Solitaire Spirit: Three Times Around the World Single-Handed
Page 15
Each day I rang my solicitor’s secretary (her boss had long since stopped talking to me). On June 10th, with less than £100 in my pocket and two weeks to Solitaire’s departure, he wrote me from his office in outer space and I stopped whistling Land of Hope and Glory.
‘Dear Mr Powles,’ he wrote. ‘I refer to my secretary’s recent call from which I gather that you are not minded to return the sails until the question of costs is resolved.’ Then came the body blow. ‘Unhappily I have to report that the other side have not been prepared to agree costs which will therefore have to be taxed by the court. This process will take at least three months and there is not the slightest prospect of resolving this matter before your intended departure this month.’
I was no longer the angry husband slamming out of the house. Since I had been rejected I would look around for other attractive company with whom to have an affair. I remembered all my American friends and the kindnesses they had shown me on my first voyage. July 4th was their Day of Independence so it would be mine, too, mine and Solitaire’s, the day we would sail.
Perhaps at this stage a normal individual would have considered finding a sponsor, but I was dead against it, my feelings stemming, perhaps, from my working-class background. With a sponsor’s money I could have a yacht built with electric self-reefing sails, sensors that would record any strain and reef the sails while I stayed below watching the latest video, relaxed in the knowledge that our satellite navigation aid was keeping us on course for Cape Horn. Without a commercial sponsor I would be cold, hungry and afraid, but I would be using the gifts given to me by the only sponsor I was responsible to.
The closest I came to being caught in this rat race was when I met Dr Herbert Ochs, who came to see me about using a new antifouling he had invented. A chubby, jolly man, he must have been a bit older than me. I liked him on sight, a down-to-earth character I could have spent days talking to, a man I could trust to keep his word. When I told him my feelings about sponsors he said, ‘There’s no question of your considering me a backer. I simply want you to put a gallon of my concoction on Solitaire’s hull, take it round the world non-stop and let me inspect the results. Er, should you hit a reef, run aground or sink I’d be grateful for any last minute photos you manage to take.’
While we talked in the cabin I worked on my old plastic sextant, which still had the handbag mirrors I had stuck on in Panama. The adjuster had been held together by elastic bands, now perished, and I was replacing them with the finest money could buy.
Dr Ochs, or Herbert as he had become, grew more and more agitated. Unable to contain his curiosity any longer he asked what I was doing.
‘Getting my sextant ready for this trip,’ I replied, whereupon he turned a lovely shade of green.
‘Not with my ............ antifouling you’re not!’ he exclaimed. He promised to replace the sextant and a week later turned up with a beautiful Zeiss product. After much discussion I agreed to accept it on the understanding that when I returned, Solitaire would be taken out of the water to have her hull inspected but that I would not be required to express an opinion. I felt thoroughly ungrateful but I did not want to be obligated.
Lymington Yacht Marina allowed me to haul Solitaire out of the water early on Saturday morning and leave her in slings until Monday. This kept down the costs and was far more efficient than rushing the antifouling on a six-hour tide at the Town Quay.
Rex drove me to Birmingham to farewell my family and leave the duff sails with Tony and Irene Marshall. If they had heard nothing from me after a year the sails were to be sent to my solicitor, otherwise I’d deliver them myself when I returned and carry on with the court case.

= Listed entries =
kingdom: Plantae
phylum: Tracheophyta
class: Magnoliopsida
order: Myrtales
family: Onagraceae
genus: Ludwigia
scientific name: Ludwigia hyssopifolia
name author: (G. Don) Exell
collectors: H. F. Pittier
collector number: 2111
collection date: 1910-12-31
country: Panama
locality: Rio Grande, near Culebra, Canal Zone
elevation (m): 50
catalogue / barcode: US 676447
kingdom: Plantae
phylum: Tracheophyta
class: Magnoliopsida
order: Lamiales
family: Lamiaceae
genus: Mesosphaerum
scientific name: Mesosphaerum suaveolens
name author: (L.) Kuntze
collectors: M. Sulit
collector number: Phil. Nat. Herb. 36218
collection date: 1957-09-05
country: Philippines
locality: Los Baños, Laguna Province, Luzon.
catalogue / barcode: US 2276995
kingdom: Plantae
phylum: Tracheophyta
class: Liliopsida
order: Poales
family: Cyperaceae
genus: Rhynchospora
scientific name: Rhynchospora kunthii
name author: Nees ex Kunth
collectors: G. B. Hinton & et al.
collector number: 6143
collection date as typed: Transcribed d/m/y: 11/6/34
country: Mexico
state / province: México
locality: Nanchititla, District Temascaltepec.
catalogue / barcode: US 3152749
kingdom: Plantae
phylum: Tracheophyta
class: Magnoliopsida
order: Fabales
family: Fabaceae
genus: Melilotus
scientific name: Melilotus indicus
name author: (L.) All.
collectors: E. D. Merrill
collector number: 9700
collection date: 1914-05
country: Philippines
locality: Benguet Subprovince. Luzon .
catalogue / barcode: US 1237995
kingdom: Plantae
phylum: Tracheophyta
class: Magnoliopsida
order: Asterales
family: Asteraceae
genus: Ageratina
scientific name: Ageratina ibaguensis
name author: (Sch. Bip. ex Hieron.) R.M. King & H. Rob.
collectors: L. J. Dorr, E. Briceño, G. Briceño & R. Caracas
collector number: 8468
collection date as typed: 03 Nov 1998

= What the task asks =
Translate this sentence from the Solitaire Spirit passage into Spanish: "Lymington Yacht Marina allowed me to haul Solitaire out of the water early on Saturday morning and leave her in slings until Monday."

= Written reply =
Lymington Yacht Marina me permitió sacar el Solitaire del agua temprano el sábado por la mañana y dejarlo suspendido en eslingas hasta el lunes.